Titel: Frag die Karten Kostenlos Bücher Online Lesen
Autoren: Marcia Muller
Vom Netzwerk:
so viele Unannehmlichkeiten bereitet habe, und
ich hoffe, es hat unserer Freundschaft nicht geschadet, wenigstens nicht auf
Dauer.«
    »Ich...« Aber ich brachte kein Wort
heraus, konnte nur verwirrt den Kopf schütteln. »Ich... Nein, natürlich nicht,
davon kann keine Rede sein. Aber du mußt zugeben, daß es eine verblüffende
Verwandlung ist. Wie ist es dazu gekommen?«
    Wieder lachte sie nervös. »Ach, du
weißt ja — einmal erlebt jeder seinen Augenblick der Wahrheit. Ich glaube, man
könnte sagen, ich habe den meinen gestern abend gehabt.«
    »Möchtest du mir davon erzählen?«
    »Klar. Warum nicht?« Sie lehnte sich
zurück und glättete ihre sorgfältig gebügelte Hose. »Siehst du, ich war
furchtbar durcheinander, als du weggegangen bist. Niemand hat mich je zuvor so
angeschrien. Nicht Mama, nicht einmal Jim — niemand. Als Jim mich verließ, hat
er so gut wie gar nichts gesagt; das hat ihm sein Anwalt abgenommen. Du — du
hast mir damit richtig den Boden unter den Füßen weggezogen.«
    »Und dadurch bist du zur Vernunft
gekommen?«
    »Nein. Im Gegenteil, es hat alles noch
schlimmer gemacht. Ich entschloß mich — Selbstmord zu begehen.«
    »O Gott, nein!«
    »Doch.« Sie nickte ernst. »Es war die
ganz große Horrorschau: ein Rasiermesser, eine Badewanne mit warmem Wasser und
ich, die letzte Flasche Alkohol in der Hand... Aber ich habe es nicht
geschafft. Ich hatte Angst, du könntest nicht rechtzeitig zurückkommen und mich
finden. Kannst du dir das vorstellen? Ich, die immer solche theatralischen
Dinge verachtete, versuchte das Theatralischste von allem?«
    Ich schaute auf ihre Handgelenke.
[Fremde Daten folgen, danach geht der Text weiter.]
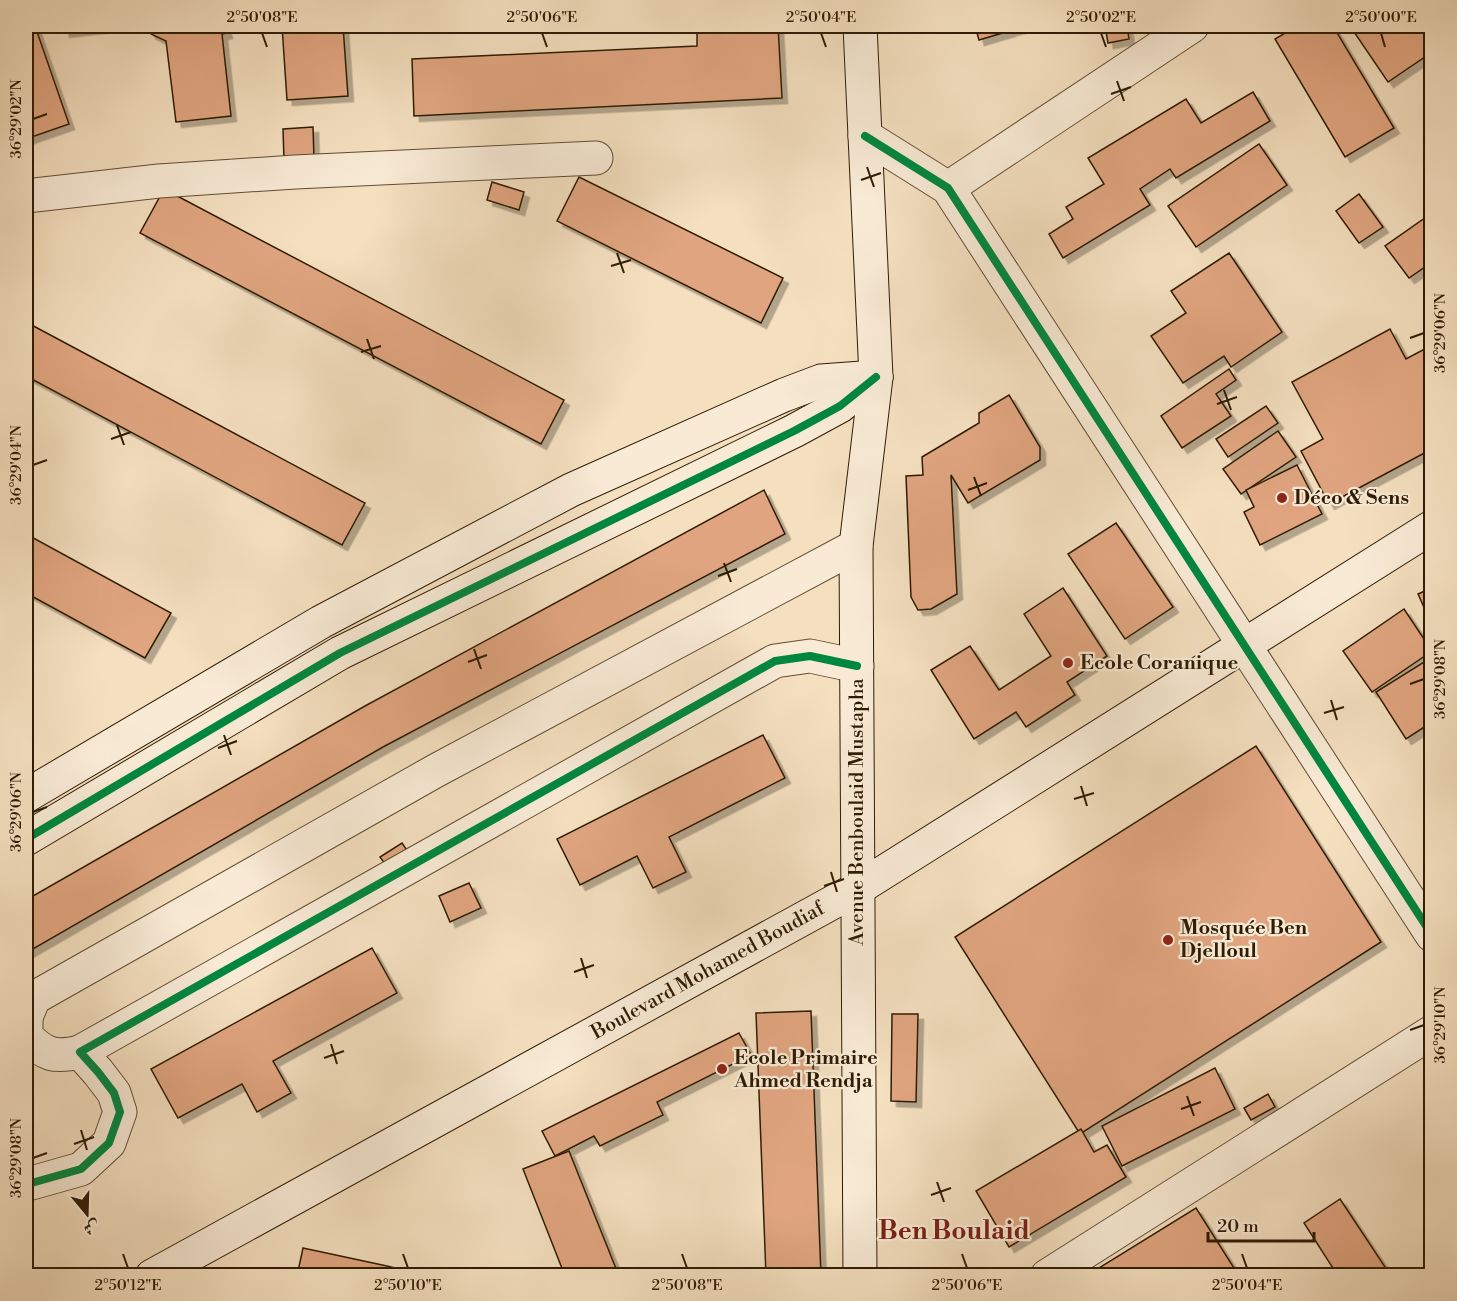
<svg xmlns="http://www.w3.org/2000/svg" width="1457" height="1301" font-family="'Libre Bodoni',Amiri,serif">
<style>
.building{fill:#e0a580;stroke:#2f1c04;stroke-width:1.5;filter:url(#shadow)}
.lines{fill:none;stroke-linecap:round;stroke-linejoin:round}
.street-casing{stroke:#604d33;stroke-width:35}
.secondary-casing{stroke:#2f1c04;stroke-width:35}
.street{stroke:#f8ead5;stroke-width:33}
.secondary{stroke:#f8ead5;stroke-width:33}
.cycleway-casing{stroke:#f8ead5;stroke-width:11}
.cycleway{stroke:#00873e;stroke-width:8}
.ticks{fill:none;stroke:#2f1c04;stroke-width:2}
.poi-dot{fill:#8f2418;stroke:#f8ead5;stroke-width:2}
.labels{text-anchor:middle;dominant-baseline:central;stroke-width:4.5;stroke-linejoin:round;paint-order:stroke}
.poi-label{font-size:20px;font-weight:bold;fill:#2f1c04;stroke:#f8ead5;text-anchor:start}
.street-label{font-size:20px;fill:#2f1c04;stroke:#f8ead5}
.district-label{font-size:26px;font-weight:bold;fill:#7a1f14;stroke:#f8ead5}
.neatline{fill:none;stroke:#2f1c04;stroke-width:2}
.ticks-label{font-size:15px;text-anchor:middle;fill:#2f1c04}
</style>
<defs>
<filter id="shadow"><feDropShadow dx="5.5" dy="5.5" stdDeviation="0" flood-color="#0004"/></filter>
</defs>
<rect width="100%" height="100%" fill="#f4dfbf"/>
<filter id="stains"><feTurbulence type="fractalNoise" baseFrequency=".00333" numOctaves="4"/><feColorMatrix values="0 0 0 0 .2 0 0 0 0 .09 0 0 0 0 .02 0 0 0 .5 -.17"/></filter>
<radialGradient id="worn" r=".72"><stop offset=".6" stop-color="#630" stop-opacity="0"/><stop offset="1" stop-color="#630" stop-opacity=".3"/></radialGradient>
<g class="building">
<polygon points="35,26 69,124 26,139 26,29"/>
<polygon points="63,26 115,26 64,32"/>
<polygon points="146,26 225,26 227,33 222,34 231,116 176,122 166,41 151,34"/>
<polygon points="282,26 343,26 348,96 287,100"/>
<polygon points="697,26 778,26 782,98 414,116 412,59 697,46"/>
<polygon points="975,26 1026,26 979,40"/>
<polygon points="1105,26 1127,26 1129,39 1108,43"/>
<polygon points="1297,26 1333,26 1394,128 1345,157 1275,39"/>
<polygon points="1350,26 1423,26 1432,38 1432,52 1388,82"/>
<polygon points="1253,92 1270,121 1176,178 1170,169 1140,189 1150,205 1063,258 1049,234 1073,219 1066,207 1104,184 1088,158 1186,99 1201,123"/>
<polygon points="313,127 314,158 284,160 283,129"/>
<polygon points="1259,144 1287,185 1196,247 1168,206"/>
<polygon points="579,177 783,278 761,323 557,221"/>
<polygon points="492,182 524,192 519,210 487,200"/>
<polygon points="164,189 564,400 541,444 140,233"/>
<polygon points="1359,194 1383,227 1359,243 1336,211"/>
<polygon points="1432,213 1432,262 1409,278 1385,246"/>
<polygon points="1229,253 1282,332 1231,367 1224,356 1183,383 1151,336 1186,313 1171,291"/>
<polygon points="26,322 365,503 342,545 26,376"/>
<polygon points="1390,329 1406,359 1432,345 1432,449 1329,504 1301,451 1323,439 1292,382"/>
<polygon points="1229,369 1236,380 1216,394 1231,416 1182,448 1161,416"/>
<polygon points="1009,395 1040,447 1040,460 968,503 951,475 957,594 931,609 918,610 911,597 906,476 923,475 922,457 979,423 979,413"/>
<polygon points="1266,406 1278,423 1228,457 1216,439"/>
<polygon points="1278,431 1296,457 1241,494 1223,469"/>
<polygon points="1297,465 1322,514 1260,545 1244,512 1254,507 1246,490"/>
<polygon points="764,490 785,534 383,747 26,953 26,900 365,706"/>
<polygon points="1116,523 1173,607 1125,639 1068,554"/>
<polygon points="26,534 171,613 145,658 26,593"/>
<polygon points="1063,588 1107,656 1067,682 1075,695 1026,727 1016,712 974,739 931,670 970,646 999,690 1051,656 1024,614"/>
<polygon points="1432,588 1432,620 1430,621 1418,594"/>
<polygon points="1404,609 1432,651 1372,692 1343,651"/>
<polygon points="1432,657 1432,722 1406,739 1376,692"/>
<polygon points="763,735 785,778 669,837 686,872 653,888 637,856 580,885 557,839"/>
<polygon points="1256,746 1381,942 1080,1134 955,937"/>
<polygon points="402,843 414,861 393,875 380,857"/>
<polygon points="469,883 481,908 450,922 439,896"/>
<polygon points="372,948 397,993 273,1061 291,1093 257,1112 242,1084 178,1118 151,1069"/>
<polygon points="811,1011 821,1276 766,1276 756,1013"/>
<polygon points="892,1014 918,1014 916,1102 891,1101"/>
<polygon points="739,1033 751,1055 657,1102 663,1115 600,1146 594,1136 555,1156 542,1131"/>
<polygon points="1215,1068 1235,1109 1122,1166 1102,1126"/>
<polygon points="1268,1094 1275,1107 1251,1120 1244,1108"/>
<polygon points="1081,1129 1094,1152 1107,1145 1126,1177 1009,1247 976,1191"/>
<polygon points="569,1151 619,1276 565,1276 523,1169"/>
<polygon points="1340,1199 1387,1270 1378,1276 1338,1276 1304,1223"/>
<polygon points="1196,1208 1239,1276 1086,1276"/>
<polygon points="303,1248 387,1266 427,1276 297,1276"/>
</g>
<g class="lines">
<g class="street-casing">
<g id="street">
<polyline points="865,136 948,188 1432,935"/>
<polyline points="948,188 1192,26"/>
<polyline points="26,196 159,181 295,172 596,158"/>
<polyline points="26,1017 34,998 437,770 856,546"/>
<path d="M26,1018V1036C45,1055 54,1058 80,1052"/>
<polyline points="26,1183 28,1184 81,1169 109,1143 120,1112 114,1093 98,1072 80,1052 775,661 810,656 857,666"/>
<polyline points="1047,1276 1432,1032"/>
</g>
</g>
<g class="secondary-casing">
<g id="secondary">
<polyline points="26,796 321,622 571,490 784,395 821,381 876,377"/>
<polyline points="26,839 340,653 794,431 840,406 876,377"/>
<polyline points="152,1276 857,889 1432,527"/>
<polyline points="860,1276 856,546 876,377 860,26"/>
</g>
</g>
<use href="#street" class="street"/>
<use href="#secondary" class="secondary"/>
<g class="cycleway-casing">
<g id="cycleway">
<polyline points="865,136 948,188 1432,935"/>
<polyline points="26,839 340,653 794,431 840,406 876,377"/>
<polyline points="26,1183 28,1184 81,1169 109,1143 120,1112 114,1093 98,1072 80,1052 775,661 810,656 857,666"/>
</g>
</g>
<use href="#cycleway" class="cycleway"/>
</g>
<path class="ticks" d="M262,33L267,47M542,33L547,47M821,33L826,47M1101,33L1106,47M1381,33L1385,47M1117,81L1124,101M1111,94L1131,87M33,119L47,114M867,167L874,187M861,180L881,173M617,253L624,273M611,266L631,260M1410,338L1424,333M367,339L374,359M361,352L381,346M1224,390L1231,410M1217,404L1237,397M117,425L124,445M111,439L131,432M33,465L47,460M974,477L981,496M968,490L987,483M724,563L731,582M718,576L737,569M474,649L481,669M468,662L487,655M1410,684L1424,679M1331,700L1337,720M1324,713L1344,707M224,735L231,755M218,748L237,741M1081,786L1087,806M1074,799L1094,793M33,812L47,807M831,872L837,892M824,886L844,879M581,958L587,978M574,972L594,965M1410,1030L1424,1025M331,1044L337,1064M324,1058L344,1051M1187,1096L1194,1116M1181,1109L1201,1102M81,1130L87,1150M74,1144L94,1137M33,1158L47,1153M937,1182L944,1202M931,1195L951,1188M123,1254L128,1268M403,1254L408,1268M682,1254L687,1268M962,1254L967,1268M1242,1254L1247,1268"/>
<g class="poi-dot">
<circle cx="1282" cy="498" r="6"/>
<circle cx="1068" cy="663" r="6"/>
<circle cx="1168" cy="940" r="6"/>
<circle cx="722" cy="1069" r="6"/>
</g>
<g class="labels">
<g class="poi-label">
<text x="1294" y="498">Déco &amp; Sens</text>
<text x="1080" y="663">Ecole Coranique</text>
<text x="1180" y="928">Mosquée Ben<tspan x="1180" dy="23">Djelloul</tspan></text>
<text x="734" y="1058">Ecole Primaire<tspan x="734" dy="23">Ahmed Rendja</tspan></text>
</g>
<g class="street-label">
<text transform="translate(857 812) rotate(-90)">Avenue Benboulaid Mustapha</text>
<text transform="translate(708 971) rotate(-29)">Boulevard Mohamed Boudiaf</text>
</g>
<g class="district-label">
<text x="954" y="1231">Ben Boulaid</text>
</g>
</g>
<rect width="1457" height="1301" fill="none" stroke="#f4dfbf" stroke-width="66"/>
<g transform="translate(87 1214) rotate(161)" stroke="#f8ead5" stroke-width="4.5" paint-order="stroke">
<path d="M0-4.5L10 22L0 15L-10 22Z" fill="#2f1c04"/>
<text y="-9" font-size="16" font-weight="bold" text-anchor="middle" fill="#2f1c04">ش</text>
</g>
<path d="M1208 1232v9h106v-9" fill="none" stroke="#2f1c04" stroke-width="3"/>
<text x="1217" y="1232" font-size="18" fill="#2f1c04" stroke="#f8ead5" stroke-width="4.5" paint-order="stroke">20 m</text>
<rect x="33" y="33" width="1391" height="1235" class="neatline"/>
<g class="ticks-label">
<text x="262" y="22">2°50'08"E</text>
<text x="542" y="22">2°50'06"E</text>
<text x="821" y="22">2°50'04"E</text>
<text x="1101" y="22">2°50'02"E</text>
<text x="1381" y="22">2°50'00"E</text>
<text transform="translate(16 119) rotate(-90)" y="5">36°29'02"N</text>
<text transform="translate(1440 333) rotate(-90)" y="5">36°29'06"N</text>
<text transform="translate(16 465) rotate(-90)" y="5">36°29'04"N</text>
<text transform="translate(1440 679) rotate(-90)" y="5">36°29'08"N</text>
<text transform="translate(16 812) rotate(-90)" y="5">36°29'06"N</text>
<text transform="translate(1440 1025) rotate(-90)" y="5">36°29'10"N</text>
<text transform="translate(16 1158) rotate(-90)" y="5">36°29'08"N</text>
<text x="128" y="1290">2°50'12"E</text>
<text x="408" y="1290">2°50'10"E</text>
<text x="687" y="1290">2°50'08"E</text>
<text x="967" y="1290">2°50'06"E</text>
<text x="1247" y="1290">2°50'04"E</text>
</g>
<rect width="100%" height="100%" filter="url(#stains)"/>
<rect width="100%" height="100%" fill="url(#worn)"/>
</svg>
Keine
Bandagen. Keines der kleinen Anzeichen, wie sie ein Selbstmordversuch
hinterläßt.
    »Es ist mir jedenfalls klargeworden,
was ich für ein totaler Versager bin, als dieser Polizist an die Tür kam. Ich
lag in der Wanne und dachte, du wärst es und hättest vielleicht deinen
Schlüssel vergessen. Ich stellte mir vor, wie Tim dir die Tür aufbrechen würde,
und wie geschockt du wärst, wie leid es dir täte. Aber der Polizist hörte nicht
auf, an die Tür zu klopfen, und schließlich mußte ich doch aus der Wanne und
nachsehen. Als er dann sagte, daß Madame Anya ermordet worden ist... Ach du
meine Güte!«
    »Und was hast du daraufhin getan?«
    »Ich bin wütend geworden auf mich
selbst. Dachte an das, was du gesagt hast, daß ich zumindest am Leben bin, auch
wenn ich sonst nicht viel habe. Das Leben ist mir schon seit langer Zeit nicht
mehr viel wert gewesen; ich haßte mich, weil ich ein so theatralischer Feigling
geworden war, und sagte mir: ›Okay, nimm dein lausiges Leben und spiel damit!‹«
    »Was?«
    »Genau. Erinnerst du dich, als wir als
junge Mädchen die Karten befragt haben?«
    Ich nickte. Die Patiencen, die wir uns
damals in San Diego gelegt hatten...
    »Ich entschloß mich, eine einzige
Patience zu legen«, berichtete Linnea. »Die Frage sollte heißen: Wird es mir
gelingen, mein Leben in Ordnung zu bringen? Wenn die Patience auf ging, wollte
ich es versuchen. Wenn nicht...« Sie strich sich mit dem Zeigefinger der einen
Hand über das Handgelenk der anderen.
    Ich schlug mir die Hände vors Gesicht
und zitterte. Die Chance, daß eine Patience beim ersten Versuch aufging, war
ziemlich gering.
    Linnea fuhr fort: »Jedenfalls, um das Melodrama
kurz zu machen, ich legte die Patience, und sie ging auf. Dabei wurde mir klar,
daß ich den Tatsachen ins Auge sehen und mein Leben in die Hand nehmen mußte,
ob mir das nun paßte oder nicht. Denn ich hatte solches Glück gehabt, ein
gesegnetes Glück... O Sharon!«
    Ich weinte; die Tränen liefen mir durch
die Finger und an den Handrücken entlang. Ich zitterte am ganzen Körper.
    »Shar, nicht! Es ist ja alles gut. Die
Patience ist aufgegangen. Und ich glaube nicht, daß ich mich zusammengerissen
hätte ohne diesen Schock... He, komm schon!«
    Linnea setzte sich auf die Armlehne
meines Sessels und legte die Hände auf meine zuckenden Schultern. »Sharon
nicht! Es ist ja alles wieder gut.«
    Ich wollte, ich hätte ihr glauben
können. Vorläufig gab ich mich diesem überraschenden Rollentausch hin und
drückte mein verweintes Gesicht gegen die Brust meiner Freundin.
    Als ich mich beruhigt hatte, ging
Linnea wieder zu ihrem Sessel und zündete sich eine Zigarette an. Ihre
Bewegungen waren ruhig und maßvoll. Ich konnte diesen Wechsel innerhalb von
nicht einmal vierundzwanzig Stunden kaum glauben.